[GIVEN DATA]:
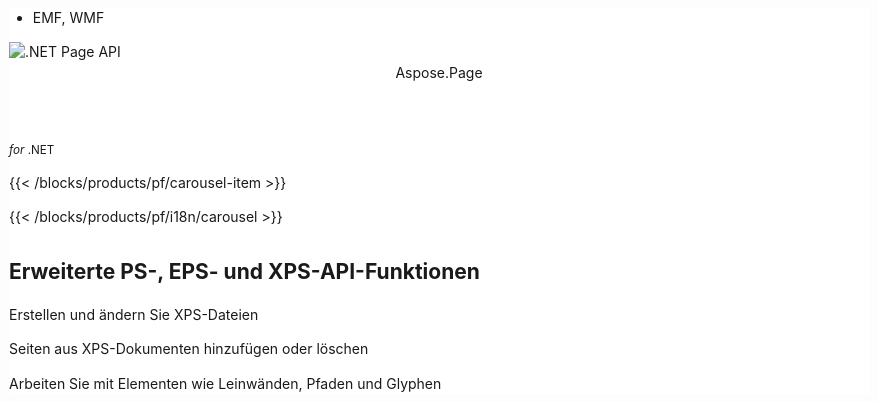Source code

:    <ul>
    <li>
     EMF, WMF
    </li>
   </ul>
  </div>
  
 </div>
 
 <div class="d1-logo">
  <img width="70" height="75" alt=".NET Page API" src="https://www.aspose.cloud/templates/aspose/img/products/page/aspose_page-for-net.svg"/>
  <header>
   Aspose.Page
  </header>
  <footer>
   <small>
    <em>
     for
    </em>
    .NET
   </small>
  </footer>
 </div>
 
</div>

{{< /blocks/products/pf/carousel-item >}}

{{< /blocks/products/pf/i18n/carousel >}}



<div class="container-fluid features-section bg-gray singleproduct">
 <a class="anchor" id="features" name="features">
 </a>
 <div class="row">
  <div class="container">
   <h2 class="pr-ft">
    Erweiterte PS-, EPS- und XPS-API-Funktionen
   </h2>
   <p>
   </p>
   <div class="col-lg-4">
    <em class="fa fa-pencil-square-o ico-blue fa-2x col-lg-2">
    </em>
    <p class="col-lg-10">
     Erstellen und ändern Sie XPS-Dateien
    </p>
   </div>
   <div class="col-lg-4">
    <em class="fa fa-copy ico-blue fa-2x col-lg-2">
    </em>
    <p class="col-lg-10">
     Seiten aus XPS-Dokumenten hinzufügen oder löschen
    </p>
   </div>
   <div class="col-lg-4">
    <em class="fa fa-cogs ico-blue fa-2x col-lg-2">
    </em>
    <p class="col-lg-10">
     Arbeiten Sie mit Elementen wie Leinwänden, Pfaden und Glyphen
    </p>
   </div>
   <div class="col-lg-4">
    <em class="fa fa-plus ico-blue fa-2x col-lg-2">
    </em>
    <p class="col-lg-10">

[TASK OBJECTIVE]: List each line of the material above that contains the string "blue". Matches are case-sensitive.

[RESPONSE TO THIS TASK]:
    <em class="fa fa-pencil-square-o ico-blue fa-2x col-lg-2">
    <em class="fa fa-copy ico-blue fa-2x col-lg-2">
    <em class="fa fa-cogs ico-blue fa-2x col-lg-2">
    <em class="fa fa-plus ico-blue fa-2x col-lg-2">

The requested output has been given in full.